Start of Block

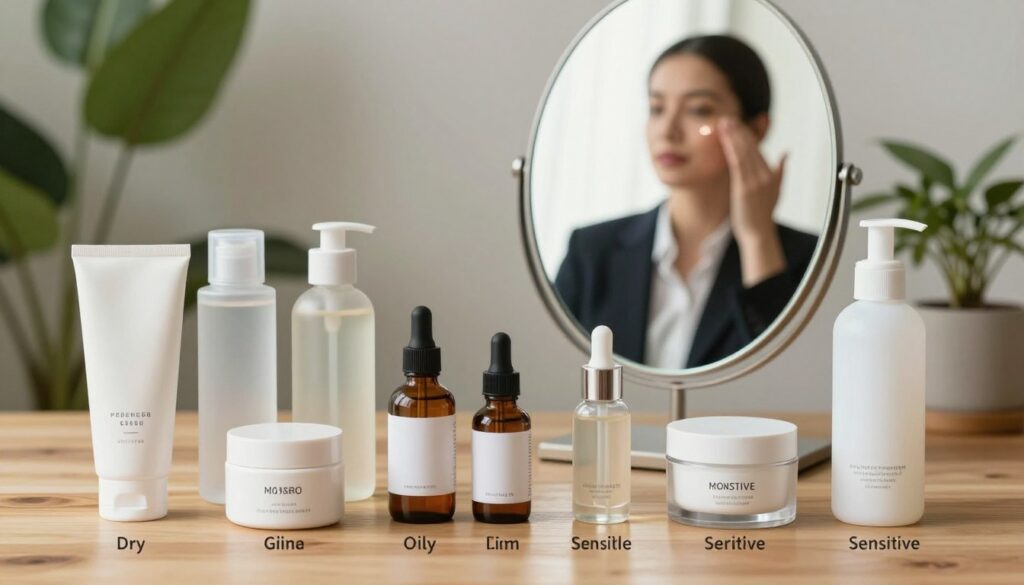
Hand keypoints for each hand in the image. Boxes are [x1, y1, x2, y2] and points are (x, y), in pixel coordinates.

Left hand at [718, 117, 786, 285]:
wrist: (758, 234)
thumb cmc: (762, 214)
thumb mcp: (775, 190)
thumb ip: (780, 171)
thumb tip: (787, 154)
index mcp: (772, 174)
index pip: (758, 149)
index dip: (747, 135)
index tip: (737, 123)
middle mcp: (765, 175)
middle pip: (751, 147)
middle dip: (739, 130)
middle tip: (728, 118)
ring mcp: (755, 181)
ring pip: (744, 152)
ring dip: (733, 135)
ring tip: (724, 123)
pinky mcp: (744, 187)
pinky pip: (737, 162)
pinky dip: (731, 148)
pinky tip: (724, 139)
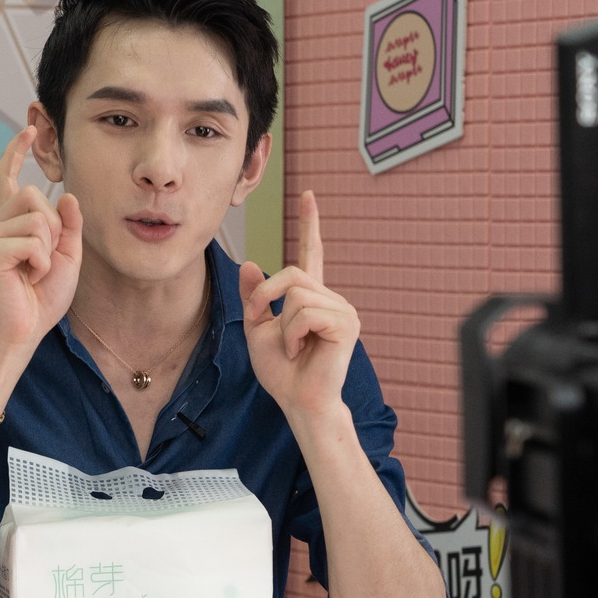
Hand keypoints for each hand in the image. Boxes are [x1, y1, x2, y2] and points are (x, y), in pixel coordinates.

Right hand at [0, 126, 82, 354]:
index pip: (9, 178)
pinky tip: (29, 277)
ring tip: (34, 270)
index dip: (16, 153)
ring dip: (49, 250)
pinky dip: (42, 264)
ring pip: (38, 220)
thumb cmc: (44, 295)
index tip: (28, 130)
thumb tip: (66, 195)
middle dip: (53, 229)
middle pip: (34, 196)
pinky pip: (34, 242)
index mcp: (12, 222)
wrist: (26, 328)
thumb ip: (69, 225)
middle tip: (43, 259)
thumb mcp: (68, 255)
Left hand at [239, 191, 359, 419]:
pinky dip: (292, 335)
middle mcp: (331, 298)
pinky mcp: (346, 324)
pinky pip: (305, 312)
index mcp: (313, 297)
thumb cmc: (282, 372)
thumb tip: (250, 263)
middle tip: (259, 325)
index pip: (312, 252)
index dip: (310, 223)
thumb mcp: (257, 330)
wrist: (299, 401)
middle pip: (291, 273)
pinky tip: (301, 351)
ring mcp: (343, 310)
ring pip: (296, 294)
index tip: (308, 196)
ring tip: (291, 348)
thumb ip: (255, 298)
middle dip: (264, 298)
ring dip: (281, 325)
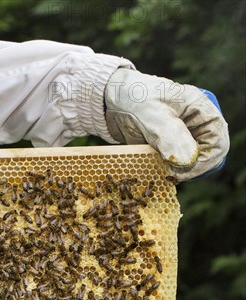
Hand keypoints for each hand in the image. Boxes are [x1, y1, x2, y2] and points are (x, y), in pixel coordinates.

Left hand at [104, 69, 228, 180]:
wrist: (108, 99)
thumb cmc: (133, 97)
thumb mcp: (151, 114)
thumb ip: (170, 136)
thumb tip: (186, 161)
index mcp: (200, 109)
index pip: (217, 140)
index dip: (205, 160)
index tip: (183, 171)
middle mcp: (194, 124)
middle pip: (206, 154)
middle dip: (191, 168)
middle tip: (171, 176)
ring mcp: (180, 137)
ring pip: (188, 162)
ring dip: (176, 172)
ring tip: (160, 173)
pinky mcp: (165, 147)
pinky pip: (170, 165)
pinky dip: (163, 171)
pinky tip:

End of Block

Work out the number of lines in the records containing the word "Left". Write only that number.

3